Un choque interno eclipsa el amistoso del FC Lugano ante Viktoria Plzen
Lo que debía ser un simple ensayo de pretemporada para el FC Lugano terminó desbordándose, tras un episodio interno que obligó al club a dar explicaciones públicas.
Un amistoso que se salió del guion
Los partidos de preparación suelen servir para ajustar detalles y consolidar dinámicas. Eso era lo que buscaba el FC Lugano, de la Superliga Suiza, en su amistoso frente al Viktoria Plzen, pero el encuentro terminó lejos de cumplir ese objetivo.
Más allá de la derrota por 4-2, un incidente interno acaparó la atención después de que un video difundido en redes sociales mostrara una agresión directa entre dos jugadores del propio equipo.
La acción que encendió la polémica
El momento se produjo al minuto 72, cuando Lugano presionaba en campo rival.
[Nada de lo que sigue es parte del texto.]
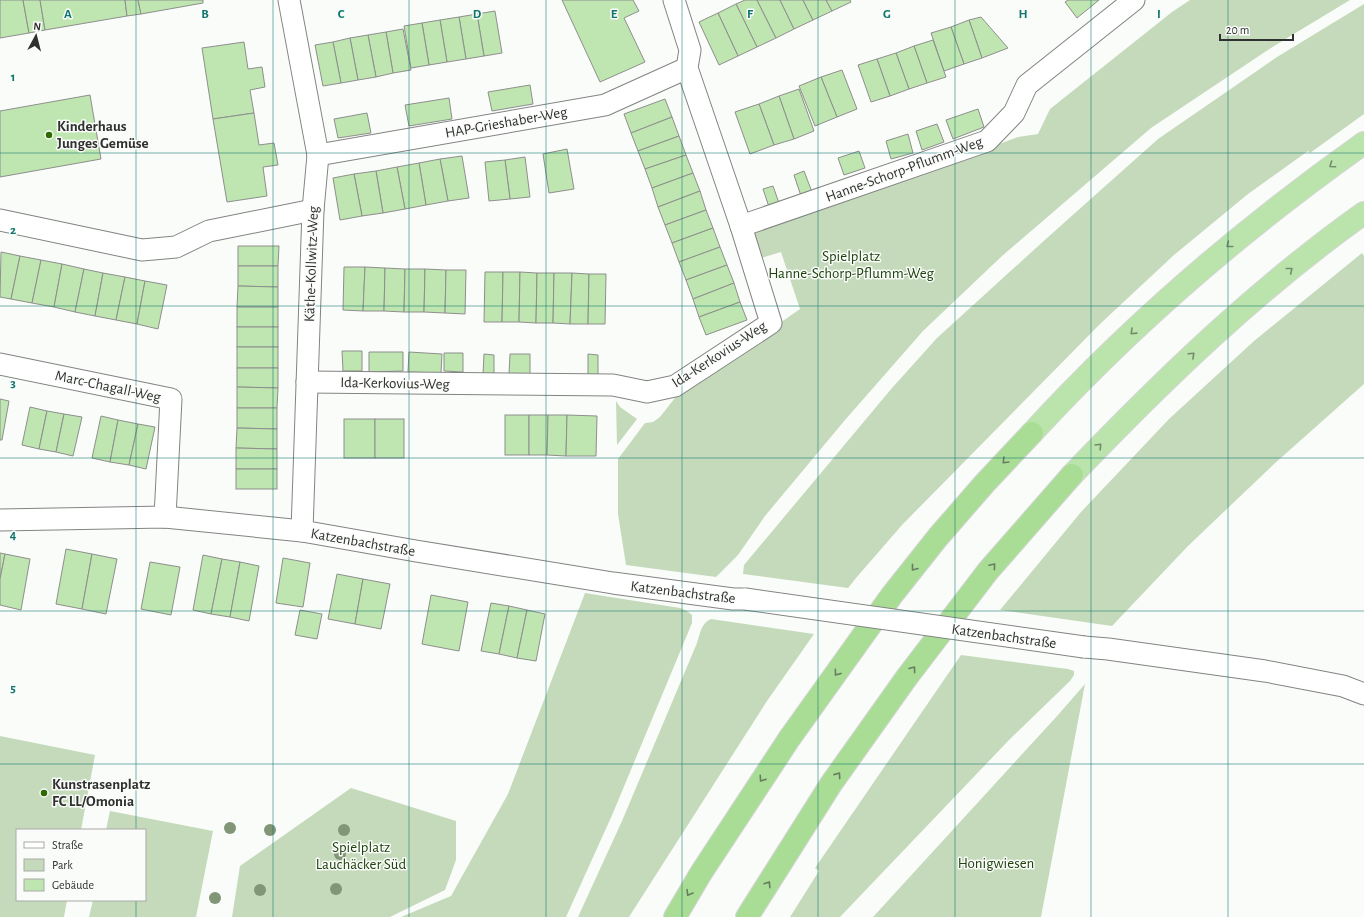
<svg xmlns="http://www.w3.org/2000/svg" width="1364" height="917" viewBox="0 0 1364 917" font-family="'Alegreya Sans',sans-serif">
  <rect width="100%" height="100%" fill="#fafcf9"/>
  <g fill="#c4dabb">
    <path d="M1190,0H1350L1274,46L1151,128L1002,256L923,331L845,420L765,516L738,555L716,577L626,565L618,514V459L645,423L653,422L660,417L678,394L800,309L781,252L758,259L753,232L948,163L1018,137L1038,134L1050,109L1172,12Z"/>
    <path d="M1364,4V114L1310,153L1308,151L1248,194L1174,255L1100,324L902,525L856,578L848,588L743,574L744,565L892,388L937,338L1047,238L1158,139L1277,57Z"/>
    <path d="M1362,253L1364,256V384L1274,464L1188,546L1112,626L1000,610L1081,512L1169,419L1254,341Z"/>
    <path d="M616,401L620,407L637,419L617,445Z"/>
    <path d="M585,593L680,608L687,611L692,615V623L613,813L566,917H401L451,896L508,794Z"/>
    <path d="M711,619L814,634L767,701L629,917H578L622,821L697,643C700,634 701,623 711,619Z"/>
    <path d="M961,655L1068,669L1074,671V675L1070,681L1009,740L840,917H790L819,871L815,868Z"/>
    <path d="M1085,684L1041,917H873L1058,715Z"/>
    <path d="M0,736L95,755L81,830H17V900H67L64,917H0Z"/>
    <path d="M351,788L456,821V860L445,890L390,917H232L240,866Z"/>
    <path d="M110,811L213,831L196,917H89L93,900H145V830H106Z"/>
  </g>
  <g fill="#bfe5b0" stroke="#8e8f8d">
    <path d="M0,0H23L29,33L0,38Z"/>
    <path d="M23,0H40L45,30L29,33Z"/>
    <path d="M40,0H125L127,16L45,30Z"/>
    <path d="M125,0H138L141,14L127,16Z"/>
    <path d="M138,0H203V3L141,14Z"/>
    <path d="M562,0H633L639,11L624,18L645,62L600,82Z"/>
    <path d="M745,0H757L776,38L757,47L736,4Z"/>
    <path d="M757,0H780L794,29L776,38Z"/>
    <path d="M780,0H803L813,20L794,29Z"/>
    <path d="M803,0H826L832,11L813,20Z"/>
    <path d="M826,0H850L851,2L832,11Z"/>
    <path d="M1068,0H1099L1077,18L1065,2Z"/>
    <path d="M736,4L757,47L738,56L718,13Z"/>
    <path d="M495,11L502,53L484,56L477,14Z"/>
    <path d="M718,13L738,56L719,65L699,22Z"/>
    <path d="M477,14L484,56L466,59L459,17Z"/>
    <path d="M459,17L466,59L447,62L440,20Z"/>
    <path d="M981,17L1008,48L982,58L969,20Z"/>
    <path d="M440,20L447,62L429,65L422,23Z"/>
    <path d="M969,20L982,58L964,64L951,27Z"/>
    <path d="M422,23L429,65L411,68L404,26Z"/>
    <path d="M951,27L964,64L944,71L931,33Z"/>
    <path d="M403,29L411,70L393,73L386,32Z"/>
    <path d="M386,32L393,73L376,77L368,35Z"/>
    <path d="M368,35L376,77L358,80L350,38Z"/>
    <path d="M350,38L358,80L341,83L333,42Z"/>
    <path d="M933,40L946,77L927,83L914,46Z"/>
    <path d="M244,42L248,69L262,67L265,87L250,90L254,113L213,119L202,48Z"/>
    <path d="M333,42L341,83L323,86L315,45Z"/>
    <path d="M914,46L927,83L909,89L896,53Z"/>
    <path d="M896,53L909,89L890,96L877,59Z"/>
    <path d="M877,59L890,96L871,102L858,65Z"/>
    <path d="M842,70L857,109L837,117L821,77Z"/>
    <path d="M821,77L837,117L815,126L799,86Z"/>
    <path d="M530,85L533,104L492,111L488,92Z"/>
    <path d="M799,89L814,131L794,139L779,96Z"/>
    <path d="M90,95L101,159L0,177V111Z"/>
    <path d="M779,96L794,139L774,145L759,104Z"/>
    <path d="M449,98L452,119L409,126L405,105Z"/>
    <path d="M665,99L672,117L631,133L624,114Z"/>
    <path d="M759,104L774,145L750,154L735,112Z"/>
    <path d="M978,109L984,127L953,139L946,120Z"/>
    <path d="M254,113L259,145L274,143L278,165L263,167L267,196L227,202L213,119Z"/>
    <path d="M367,113L371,133L338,138L334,119Z"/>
    <path d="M672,117L679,136L638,151L631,133Z"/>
    <path d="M937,124L944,142L922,150L916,131Z"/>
    <path d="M908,134L913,153L891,159L886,141Z"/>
    <path d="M679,136L686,155L645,169L638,151Z"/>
    <path d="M567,149L574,189L549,193L543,154Z"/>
    <path d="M859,151L865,168L844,175L838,158Z"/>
    <path d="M686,155L693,173L652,188L645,169Z"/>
    <path d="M462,156L469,198L448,201L440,159Z"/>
    <path d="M525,157L530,197L510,199L505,160Z"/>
    <path d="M440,159L448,201L426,205L419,163Z"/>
    <path d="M505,160L510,199L489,201L485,162Z"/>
    <path d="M419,163L426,205L405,209L397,167Z"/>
    <path d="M397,167L405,209L383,213L376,171Z"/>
    <path d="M376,171L383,213L362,216L354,174Z"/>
    <path d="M804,171L812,192L801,196L794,175Z"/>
    <path d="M693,173L700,191L658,207L652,188Z"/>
    <path d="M354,174L362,216L340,220L333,178Z"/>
    <path d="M773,186L779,203L769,207L763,189Z"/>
    <path d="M700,191L706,210L665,225L658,207Z"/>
    <path d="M706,210L713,228L672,243L665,225Z"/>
    <path d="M713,228L720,247L679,262L672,243Z"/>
    <path d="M238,246H279L278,266H238Z"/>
    <path d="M720,247L727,265L686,280L679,262Z"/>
    <path d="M1,252L20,256L11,299L0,297Z"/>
    <path d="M20,256L41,260L32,303L11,299Z"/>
    <path d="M41,260L62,264L54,307L32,303Z"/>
    <path d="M62,264L84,269L75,312L54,307Z"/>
    <path d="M727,265L734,283L693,299L686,280Z"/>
    <path d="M238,266H278V287L238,286Z"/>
    <path d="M344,267H365L363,311L343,310Z"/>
    <path d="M365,267L385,268L384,311H363Z"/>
    <path d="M385,268L405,269L404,312L384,311Z"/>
    <path d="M84,269L103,273L95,316L75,312Z"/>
    <path d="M405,269H425L424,312H404Z"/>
    <path d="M425,269L446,270L445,313L424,312Z"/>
    <path d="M446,270H466L465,314L445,313Z"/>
    <path d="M485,272H503L502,322H484Z"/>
    <path d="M503,272H520L519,322H502Z"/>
    <path d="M520,272L537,273L536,323L519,322Z"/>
    <path d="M103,273L125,277L116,320L95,316Z"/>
    <path d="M537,273H554L553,323H536Z"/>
    <path d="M554,273H572L570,324L553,323Z"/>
    <path d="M572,273L589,274L588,324H570Z"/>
    <path d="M589,274H606L605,324H588Z"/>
    <path d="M125,277L145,281L137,324L116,320Z"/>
    <path d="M145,281L167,285L158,329L137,324Z"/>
    <path d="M734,283L740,302L699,317L693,299Z"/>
    <path d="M238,286L278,287V307H237Z"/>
    <path d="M740,302L747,320L706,335L699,317Z"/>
    <rect x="237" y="307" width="41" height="20"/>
    <rect x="237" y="327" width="41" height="20"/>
    <rect x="237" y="347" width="41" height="21"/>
    <path d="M342,351H362V371H343Z"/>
    <path d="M369,352H403V371L369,372Z"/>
    <path d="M409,352L442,354L441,373L408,372Z"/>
    <path d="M444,353H463V372L444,371Z"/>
    <path d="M484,354L494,355V375H483Z"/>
    <path d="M510,354H530V374H509Z"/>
    <path d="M588,354L598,355V375H588Z"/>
    <path d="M237,368H278V388L237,387Z"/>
    <path d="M237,387L278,388L277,408H237Z"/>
    <path d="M0,399L9,401L2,440H0Z"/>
    <path d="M30,407L47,411L39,449L22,445Z"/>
    <path d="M237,408H277V429L237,428Z"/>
    <path d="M47,411L64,414L56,452L39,449Z"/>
    <path d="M64,414L82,417L73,456L56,452Z"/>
    <rect x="505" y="415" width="24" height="40"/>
    <path d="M529,415H548L547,455H529Z"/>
    <path d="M548,415H567L566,456L547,455Z"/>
    <path d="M567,415L597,416L596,456H566Z"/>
    <path d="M101,416L118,420L110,462L92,458Z"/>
    <rect x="344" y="419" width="31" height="39"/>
    <rect x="375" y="419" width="29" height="39"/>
    <path d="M118,420L138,424L129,465L110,462Z"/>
    <path d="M138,424L155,427L146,469L129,465Z"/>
    <path d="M237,428L277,429V449L236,448Z"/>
    <path d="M236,448L277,449V469H236Z"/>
    <rect x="236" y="469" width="41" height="20"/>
    <path d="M66,549L92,554L82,609L56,604Z"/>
    <path d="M0,553L5,554L0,579Z"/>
    <path d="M5,554L30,559L21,610L0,605V579Z"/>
    <path d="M92,554L117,559L106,614L82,609Z"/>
    <path d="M203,555L222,559L211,614L193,610Z"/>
    <path d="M283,558L310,563L303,607L276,603Z"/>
    <path d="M222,559L240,562L230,617L211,614Z"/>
    <path d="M150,562L180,567L171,615L141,609Z"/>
    <path d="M240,562L259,566L249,621L230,617Z"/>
    <path d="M337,574L363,579L355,624L328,619Z"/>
    <path d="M363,579L390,584L381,629L355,624Z"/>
    <path d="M431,595L468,602L459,651L422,644Z"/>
    <path d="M491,603L509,606L499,654L481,651Z"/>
    <path d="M509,606L527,610L517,658L499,654Z"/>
    <path d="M300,610L322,614L317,639L295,635Z"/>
    <path d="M527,610L545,614L536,661L517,658Z"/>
  </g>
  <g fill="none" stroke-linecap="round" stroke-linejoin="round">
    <g stroke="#828482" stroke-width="23">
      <g id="minor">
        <path d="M289,0L318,155L313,210L302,531"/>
        <path d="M318,155L605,105L687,68"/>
        <path d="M0,220L142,250L176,247L209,231L313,210"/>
        <path d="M741,226L987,141L1014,113L1027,85L1134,0"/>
        <path d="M0,364L171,399L165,517"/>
        <path d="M307,382L613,385L647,392L675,386L771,323L741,226L687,68L690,50L674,0"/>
        <path d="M0,520L165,517L302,531L416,551L613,583L733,599H745"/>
        <path d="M1084,647L1108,649L1265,671L1343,686L1364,694"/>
      </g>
    </g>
    <g stroke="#d5d6d5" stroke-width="24">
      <g id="trunk">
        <path d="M1032,433C1132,324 1244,228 1364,143"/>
        <path d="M1072,475C1163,380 1257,289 1364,213"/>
      </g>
    </g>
    <g stroke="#d5d6d5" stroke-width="24">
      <g id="motorway">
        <path d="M675,917L701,873L789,739L892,595L938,537L985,483L1032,433"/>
        <path d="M747,917L831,784L907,677L988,571L1072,475"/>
      </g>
    </g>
    <use href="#minor" stroke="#fff" stroke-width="21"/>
    <use href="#trunk" stroke="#bae4ab" stroke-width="22"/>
    <use href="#motorway" stroke="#a9dd96" stroke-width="22"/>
    <g stroke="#828482" stroke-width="23" stroke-linecap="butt">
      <path id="minor-bridge" d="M745,599L1084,647"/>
    </g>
    <use href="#minor-bridge" stroke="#fff" stroke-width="21"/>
  </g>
  <g fill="#819577">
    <circle cx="230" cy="828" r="6"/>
    <circle cx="270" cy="830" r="6"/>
    <circle cx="344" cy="830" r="6"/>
    <circle cx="340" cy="854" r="6"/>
    <circle cx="336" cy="889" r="6"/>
    <circle cx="260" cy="890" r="6"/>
    <circle cx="215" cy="898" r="6"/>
  </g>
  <defs><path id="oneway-chevron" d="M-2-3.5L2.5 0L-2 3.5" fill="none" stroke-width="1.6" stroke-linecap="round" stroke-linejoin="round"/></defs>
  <g stroke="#748a6d">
    <use href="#oneway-chevron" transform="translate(1332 165) rotate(145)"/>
    <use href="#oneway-chevron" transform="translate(1229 245) rotate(141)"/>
    <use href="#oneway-chevron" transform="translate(1290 270) rotate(-39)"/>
    <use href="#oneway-chevron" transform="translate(1133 332) rotate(136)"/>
    <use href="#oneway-chevron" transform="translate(1192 355) rotate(-43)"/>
    <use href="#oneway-chevron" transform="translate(1099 446) rotate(-46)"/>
  </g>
  <g stroke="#667e5d">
    <use href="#oneway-chevron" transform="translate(1005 461) rotate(134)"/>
    <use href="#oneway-chevron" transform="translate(993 566) rotate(-50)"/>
    <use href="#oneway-chevron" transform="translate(914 568) rotate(128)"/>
    <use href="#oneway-chevron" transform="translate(913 669) rotate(-53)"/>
    <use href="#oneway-chevron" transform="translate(837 673) rotate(126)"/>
    <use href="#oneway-chevron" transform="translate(838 775) rotate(-55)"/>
    <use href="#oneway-chevron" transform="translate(762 779) rotate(124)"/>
    <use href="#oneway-chevron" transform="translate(768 884) rotate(-57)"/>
    <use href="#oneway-chevron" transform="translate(689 893) rotate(121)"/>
  </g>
  <path fill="none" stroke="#0f766e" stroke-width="1" stroke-opacity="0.55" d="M136,0V830M273,0V917M409,0V917M546,0V917M682,0V917M818,0V917M955,0V917M1091,0V917M1228,0V917M0,153H1364M0,306H1364M0,458H1364M0,611H1364M0,764H1364M136,900V917"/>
  <g fill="#2c6c00" stroke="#fafcf9" stroke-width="1.5">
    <circle cx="49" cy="135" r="4"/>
    <circle cx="44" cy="793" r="4"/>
  </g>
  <g text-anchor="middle" stroke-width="3" stroke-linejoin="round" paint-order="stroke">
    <g font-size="15" fill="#2f302f" stroke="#fafcf9">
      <text transform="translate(506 122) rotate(-10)" y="5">HAP-Grieshaber-Weg</text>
      <text transform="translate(904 169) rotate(-20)" y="5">Hanne-Schorp-Pflumm-Weg</text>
      <text transform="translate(311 264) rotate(-88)" y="5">Käthe-Kollwitz-Weg</text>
      <text transform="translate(719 354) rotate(-33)" y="5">Ida-Kerkovius-Weg</text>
      <text transform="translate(395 383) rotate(1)" y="5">Ida-Kerkovius-Weg</text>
      <text transform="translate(108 386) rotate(12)" y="5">Marc-Chagall-Weg</text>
      <text transform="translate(363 542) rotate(10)" y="5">Katzenbachstraße</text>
      <text transform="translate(683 592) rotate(7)" y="5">Katzenbachstraße</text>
      <text transform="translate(1004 636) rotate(8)" y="5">Katzenbachstraße</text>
    </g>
    <g font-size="15" font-weight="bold" fill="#2f302f" stroke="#fafcf9" text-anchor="start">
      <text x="57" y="131">Kinderhaus<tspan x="57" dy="17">Junges Gemüse</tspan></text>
      <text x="52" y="789">Kunstrasenplatz<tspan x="52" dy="17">FC LL/Omonia</tspan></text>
    </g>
    <g font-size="15" fill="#1e410d" stroke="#fafcf9">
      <text x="851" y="261">Spielplatz<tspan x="851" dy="17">Hanne-Schorp-Pflumm-Weg</tspan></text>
      <text x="361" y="852">Spielplatz<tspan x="361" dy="17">Lauchäcker Süd</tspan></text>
      <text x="996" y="868">Honigwiesen</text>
    </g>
  </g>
  <g font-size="13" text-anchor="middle" font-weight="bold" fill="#0f766e" stroke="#fafcf9" stroke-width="3" stroke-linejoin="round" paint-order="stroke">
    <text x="68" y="18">A</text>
    <text x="205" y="18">B</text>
    <text x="341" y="18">C</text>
    <text x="477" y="18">D</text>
    <text x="614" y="18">E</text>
    <text x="750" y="18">F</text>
    <text x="887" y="18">G</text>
    <text x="1023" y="18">H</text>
    <text x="1159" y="18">I</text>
    <text x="13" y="81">1</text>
    <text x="13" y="234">2</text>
    <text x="13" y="387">3</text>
    <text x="13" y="539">4</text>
    <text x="13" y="692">5</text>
  </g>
  <rect x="16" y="829" width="130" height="72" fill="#fafcf9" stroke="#a9aaa8"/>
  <rect x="24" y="842" width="20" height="6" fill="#ffffff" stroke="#a9aaa8"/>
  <text x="52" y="849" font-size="12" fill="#2f302f">Straße</text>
  <rect x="24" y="859" width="20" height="12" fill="#c4dabb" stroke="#a9aaa8"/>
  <text x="52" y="869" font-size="12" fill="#2f302f">Park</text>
  <rect x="24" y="879" width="20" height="12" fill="#bfe5b0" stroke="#a9aaa8"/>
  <text x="52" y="889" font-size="12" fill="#2f302f">Gebäude</text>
  <g transform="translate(36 36) rotate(7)" stroke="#fafcf9" stroke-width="3" paint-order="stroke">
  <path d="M0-3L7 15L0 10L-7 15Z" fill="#2f302f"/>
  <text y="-6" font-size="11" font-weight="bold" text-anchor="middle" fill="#2f302f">N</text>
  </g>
  <path d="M1220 34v6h73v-6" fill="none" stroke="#2f302f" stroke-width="2"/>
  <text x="1226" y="34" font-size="12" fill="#2f302f" stroke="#fafcf9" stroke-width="3" paint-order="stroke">20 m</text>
</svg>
Giorgos Koutsias fue al duelo intentando recuperar el balón y sostener la presión alta.
De forma totalmente inesperada, Kevin Behrens, delantero de 34 años, llegó desde el centro del campo y empujó con violencia a su propio compañero, derribándolo de manera aparatosa ante la sorpresa generalizada.
El origen del conflicto
Tras la acción, Behrens se dirigió a Koutsias con gritos captados por las cámaras, en una escena que rápidamente se viralizó.
De acuerdo con reportes de la prensa local, el altercado se habría originado por una diferencia de criterio sobre cómo ejecutar la presión, una discusión táctica que escaló de forma desmedida dentro del terreno de juego.
La reacción oficial del FC Lugano
El partido, disputado en un formato poco habitual de tres tiempos de 45 minutos, terminó 4-2 a favor del Viktoria Plzen, con goles de Kevin Behrens y Claudio Cassano para el conjunto suizo. El marcador, sin embargo, quedó en segundo plano.
Horas más tarde, el FC Lugano publicó un comunicado oficial en su sitio web en el que condenó “firmemente el vergonzoso incidente” protagonizado por Behrens y Giorgos Koutsias.
¿Habrá sanciones?
En el mismo comunicado, el club dejó claro que el caso será tratado puertas adentro.
“La situación se gestionará y resolverá internamente, y el club evaluará las medidas disciplinarias que se adoptarán contra los dos jugadores implicados”, señaló la institución.
Por ahora no se han anunciado sanciones concretas, aunque el episodio dejó una imagen incómoda en plena fase de preparación.
Una distracción inesperada
Lo que debía ser un partido de rodaje terminó convertido en un asunto disciplinario. Para el FC Lugano, recuperar la calma y reforzar la cohesión del grupo será tan importante como el trabajo táctico rumbo al inicio de la temporada.